### Text block:
────
# My 5 month old barks at everything!!



## Coastal Pup (Jan 30, 2021)

Bumping up


----------



## laurab18293 (Oct 6, 2021)

He might be a little bored. If the weather is a problem I would look into fun inside games and treat puzzles. Also, training with your dog is a great way to stimulate their mind and get some energy out. There are plenty of youtube videos that I used myself this past winter. I just googled "inside games for dogs" or "training for fun with your dog". Also who doesnt love a well trained dog? This will help both of you and its fun!

I also love Kongs, puzzle mats, and frozen beef marrow bones from the butcher. Im not an expert but I find when I give my dog something to do like chew something frozen or lick she will settle. My Billie girl loves a job as most Goldens do I believe. 

Best of Luck!


----------



## sevans (Jul 18, 2021)

Also- crate training will be a big help- especially if he has something to keep him busy- beginning with short periods.


----------



## Aeacus (Sep 1, 2021)

Kuttu said:


> Mealtimes are a headache because he will go on barking untill he can see the food.


Perhaps some more experienced dog owner can back this up, but to me, this indicates that he has learned to bark, to get the food.

Now, getting this "bad habit" is easy, since it only takes 1-2 times, where he barks and after that, he has gotten the food. While it is considerably harder and time consuming to train him out of it.

Idea is, not to give him the reward, he thinks, he can get with barking. Be it food, or even your attention.
And it will be difficult, since you need to outlast his barking "sessions" and only when he is quiet, you give him his reward. <- This teaches him, that he does not get what he wants with barks (currently, he does think so).
────
### Material:
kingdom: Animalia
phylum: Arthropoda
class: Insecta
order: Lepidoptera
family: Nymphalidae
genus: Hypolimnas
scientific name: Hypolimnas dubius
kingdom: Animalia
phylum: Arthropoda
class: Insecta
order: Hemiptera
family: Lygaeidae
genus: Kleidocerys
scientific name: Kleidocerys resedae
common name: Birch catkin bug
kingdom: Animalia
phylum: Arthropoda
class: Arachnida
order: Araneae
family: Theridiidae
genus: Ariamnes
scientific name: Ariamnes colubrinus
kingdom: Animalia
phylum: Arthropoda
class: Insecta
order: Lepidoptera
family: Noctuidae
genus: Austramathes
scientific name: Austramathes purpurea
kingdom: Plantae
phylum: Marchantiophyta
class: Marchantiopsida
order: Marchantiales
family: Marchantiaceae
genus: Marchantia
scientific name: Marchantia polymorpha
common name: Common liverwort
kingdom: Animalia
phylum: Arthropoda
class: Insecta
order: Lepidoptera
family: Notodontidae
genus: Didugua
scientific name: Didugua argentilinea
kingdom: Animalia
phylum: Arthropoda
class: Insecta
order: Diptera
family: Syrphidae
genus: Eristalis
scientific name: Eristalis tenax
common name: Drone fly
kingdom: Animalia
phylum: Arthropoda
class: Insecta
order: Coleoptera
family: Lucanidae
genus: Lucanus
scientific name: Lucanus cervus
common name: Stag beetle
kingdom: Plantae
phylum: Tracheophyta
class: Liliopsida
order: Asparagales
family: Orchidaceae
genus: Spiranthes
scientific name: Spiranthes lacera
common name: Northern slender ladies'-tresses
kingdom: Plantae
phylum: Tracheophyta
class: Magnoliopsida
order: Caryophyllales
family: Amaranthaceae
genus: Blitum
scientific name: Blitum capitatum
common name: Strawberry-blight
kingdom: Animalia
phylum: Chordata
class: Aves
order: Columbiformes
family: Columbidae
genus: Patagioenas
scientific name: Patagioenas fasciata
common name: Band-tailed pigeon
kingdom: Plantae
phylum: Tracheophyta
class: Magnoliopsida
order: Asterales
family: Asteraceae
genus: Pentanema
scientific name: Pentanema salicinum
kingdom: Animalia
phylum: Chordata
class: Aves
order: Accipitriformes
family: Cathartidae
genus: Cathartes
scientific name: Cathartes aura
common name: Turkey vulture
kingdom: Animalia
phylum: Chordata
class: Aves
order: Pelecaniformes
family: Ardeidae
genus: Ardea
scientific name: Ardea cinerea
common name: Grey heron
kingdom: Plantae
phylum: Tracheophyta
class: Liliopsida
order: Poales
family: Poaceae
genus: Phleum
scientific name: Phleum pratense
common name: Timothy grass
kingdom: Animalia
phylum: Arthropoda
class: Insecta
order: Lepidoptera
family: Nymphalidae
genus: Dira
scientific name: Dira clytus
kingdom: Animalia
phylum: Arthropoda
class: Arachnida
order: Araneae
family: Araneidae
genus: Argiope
────
### What to work on:
A: Please answer these questions from the barking-puppy thread above, one line each:
(i) What is the name of laurab18293's dog?
(ii) According to sevans, how should crate training begin?
(iii) According to Aeacus, when should the dog be given his reward?
B: Carry on the barking-puppy thread above from its last sentence.

### Results for each task:
A:
(i) Billie
(ii) With short periods
(iii) Only when he is quiet

B:
Oh, crate/pen training also helps, especially alone training. This way, your pup can be without you for some time, without creating a racket.


----------



## goldielynn (Sep 5, 2020)

The barking during mealtime seems to be demand barking. Typical of young puppies, but you have to nip it in the bud soon or it just becomes an annoying habit. The barking at the baby gate also seems like demand barking, trying to get your attention.

You cannot feed him if he's barking -- I know it's hard but this just reinforces his barking. By this age, our puppy mostly outgrew his barking. There's an interesting technique suggested by some trainers to fill a jar with coins, and you can shake it every time he barks at you. Every time he barks, you shake. I think it's supposed to mimic barking back. Soon enough, he will stop barking, and just wait 5 seconds (and then build up to a longer duration, maybe a minute), and then set his food down. Do this enough times, and he'll get the message. Same thing with letting him through the baby gate -- don't let him out until he's quiet.

Funny thing is that now we're trying to teach our dog "speak" as a command/trick. And it's sooo hard to teach because we've conditioned him so well to not bark at us. At best, he'll let out half a bark after 5 mins of waiting.


----------



## kikis_retrieving_service (Mar 29, 2021)

We have had success eliminating behaviours with the can of coins! (Countersurfing).

Ours demand barked at mealtime around that age too. We would have her on a house leash, ask her to sit, and prepare her food right in her line of sight. Every time she barked or broke her sit, we'd say "too bad" and stop. Only after she was sitting quietly in her original spot would we resume. The first few times she needed the leash for us to enforce putting her back in the same spot, but she picked up really quickly that the fast way to food was to sit quietly. These are very intelligent, food motivated dogs I think!


----------



## Kuttu (8 mo ago)

Hello! 
Thank you everyone for your suggestions. A lot of it was boredom. I have started working on training and indoor sniffy games in the morning when I cant take him out. That works wonders. Now there is pretty much only the sound of his snores as he sleeps on my foot.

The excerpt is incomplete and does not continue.